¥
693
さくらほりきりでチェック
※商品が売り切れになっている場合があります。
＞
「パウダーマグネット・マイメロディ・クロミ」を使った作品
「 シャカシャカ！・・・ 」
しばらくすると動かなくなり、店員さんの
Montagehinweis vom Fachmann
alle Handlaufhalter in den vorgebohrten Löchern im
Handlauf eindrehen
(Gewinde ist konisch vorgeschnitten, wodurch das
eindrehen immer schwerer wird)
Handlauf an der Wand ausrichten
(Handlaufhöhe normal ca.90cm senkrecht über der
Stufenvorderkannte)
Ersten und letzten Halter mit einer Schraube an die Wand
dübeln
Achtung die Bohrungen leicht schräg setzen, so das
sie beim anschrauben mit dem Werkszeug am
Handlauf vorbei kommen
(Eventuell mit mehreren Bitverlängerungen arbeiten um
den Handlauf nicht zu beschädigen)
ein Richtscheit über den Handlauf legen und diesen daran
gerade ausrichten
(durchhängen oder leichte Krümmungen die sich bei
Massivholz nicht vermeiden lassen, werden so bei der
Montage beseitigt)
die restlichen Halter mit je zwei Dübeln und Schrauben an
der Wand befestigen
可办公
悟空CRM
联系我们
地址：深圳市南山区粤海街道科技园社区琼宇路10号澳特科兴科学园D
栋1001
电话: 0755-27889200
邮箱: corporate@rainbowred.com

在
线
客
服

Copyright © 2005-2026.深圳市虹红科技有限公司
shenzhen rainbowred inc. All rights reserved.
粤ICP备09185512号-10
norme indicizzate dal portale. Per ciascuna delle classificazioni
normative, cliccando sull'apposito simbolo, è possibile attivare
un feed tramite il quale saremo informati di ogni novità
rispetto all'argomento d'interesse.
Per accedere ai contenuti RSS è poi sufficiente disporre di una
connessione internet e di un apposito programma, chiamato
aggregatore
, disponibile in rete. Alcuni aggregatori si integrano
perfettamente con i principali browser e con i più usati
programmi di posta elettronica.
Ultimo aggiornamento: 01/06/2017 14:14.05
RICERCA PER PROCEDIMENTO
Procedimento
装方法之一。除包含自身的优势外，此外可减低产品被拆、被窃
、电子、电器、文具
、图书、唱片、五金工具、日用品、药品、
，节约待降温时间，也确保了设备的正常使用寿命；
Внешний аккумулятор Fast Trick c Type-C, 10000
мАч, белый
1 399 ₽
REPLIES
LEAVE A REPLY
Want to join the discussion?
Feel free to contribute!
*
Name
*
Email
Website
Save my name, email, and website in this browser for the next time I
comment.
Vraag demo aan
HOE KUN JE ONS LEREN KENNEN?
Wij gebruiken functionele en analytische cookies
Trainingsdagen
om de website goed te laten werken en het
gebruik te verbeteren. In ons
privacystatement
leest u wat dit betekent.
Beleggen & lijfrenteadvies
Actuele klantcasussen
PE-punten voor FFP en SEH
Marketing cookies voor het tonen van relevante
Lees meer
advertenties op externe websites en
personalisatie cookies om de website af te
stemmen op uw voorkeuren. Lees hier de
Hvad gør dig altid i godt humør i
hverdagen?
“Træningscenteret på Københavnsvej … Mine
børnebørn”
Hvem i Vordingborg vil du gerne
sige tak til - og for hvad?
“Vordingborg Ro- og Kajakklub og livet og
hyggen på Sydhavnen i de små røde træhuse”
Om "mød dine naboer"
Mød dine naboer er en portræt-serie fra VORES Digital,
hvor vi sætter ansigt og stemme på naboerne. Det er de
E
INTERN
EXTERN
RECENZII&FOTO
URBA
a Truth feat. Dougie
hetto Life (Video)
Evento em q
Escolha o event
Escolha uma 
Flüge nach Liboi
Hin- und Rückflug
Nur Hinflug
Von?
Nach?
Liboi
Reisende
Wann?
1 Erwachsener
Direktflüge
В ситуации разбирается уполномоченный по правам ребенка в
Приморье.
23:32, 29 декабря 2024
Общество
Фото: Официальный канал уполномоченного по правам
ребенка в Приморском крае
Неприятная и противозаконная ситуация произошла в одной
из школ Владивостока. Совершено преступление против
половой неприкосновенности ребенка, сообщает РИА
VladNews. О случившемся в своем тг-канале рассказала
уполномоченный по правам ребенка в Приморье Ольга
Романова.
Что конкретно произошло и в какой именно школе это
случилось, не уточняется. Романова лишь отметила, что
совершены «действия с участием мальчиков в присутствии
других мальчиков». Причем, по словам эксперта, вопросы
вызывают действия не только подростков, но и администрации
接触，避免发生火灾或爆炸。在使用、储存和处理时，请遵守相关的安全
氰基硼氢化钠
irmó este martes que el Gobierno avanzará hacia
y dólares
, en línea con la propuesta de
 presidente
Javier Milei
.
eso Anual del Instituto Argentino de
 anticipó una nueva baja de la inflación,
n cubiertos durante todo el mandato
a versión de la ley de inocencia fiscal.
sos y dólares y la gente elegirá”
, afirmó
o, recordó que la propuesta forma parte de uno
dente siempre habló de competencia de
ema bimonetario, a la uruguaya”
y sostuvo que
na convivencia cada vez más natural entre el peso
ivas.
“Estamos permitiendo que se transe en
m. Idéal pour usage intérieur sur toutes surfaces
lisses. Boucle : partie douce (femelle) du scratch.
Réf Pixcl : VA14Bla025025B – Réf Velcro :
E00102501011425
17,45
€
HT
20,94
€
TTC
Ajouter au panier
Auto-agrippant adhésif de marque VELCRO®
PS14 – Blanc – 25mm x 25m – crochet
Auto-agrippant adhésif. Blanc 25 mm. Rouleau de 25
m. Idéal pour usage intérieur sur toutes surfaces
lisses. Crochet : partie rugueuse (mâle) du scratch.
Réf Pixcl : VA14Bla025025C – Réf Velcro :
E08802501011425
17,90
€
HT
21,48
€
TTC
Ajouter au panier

* * * * * * *

#### [Prompt]
All that is wanted is an exact copy of the lines above from the one with "og livet og" through the one with "a Truth feat. Dougie", with both ends included.

#### [Task response]
“Vordingborg Ro- og Kajakklub og livet og
hyggen på Sydhavnen i de små røde træhuse”
Om "mød dine naboer"
Mød dine naboer er en portræt-serie fra VORES Digital,
hvor vi sætter ansigt og stemme på naboerne. Det er de
E
INTERN
EXTERN
RECENZII&FOTO
URBA
a Truth feat. Dougie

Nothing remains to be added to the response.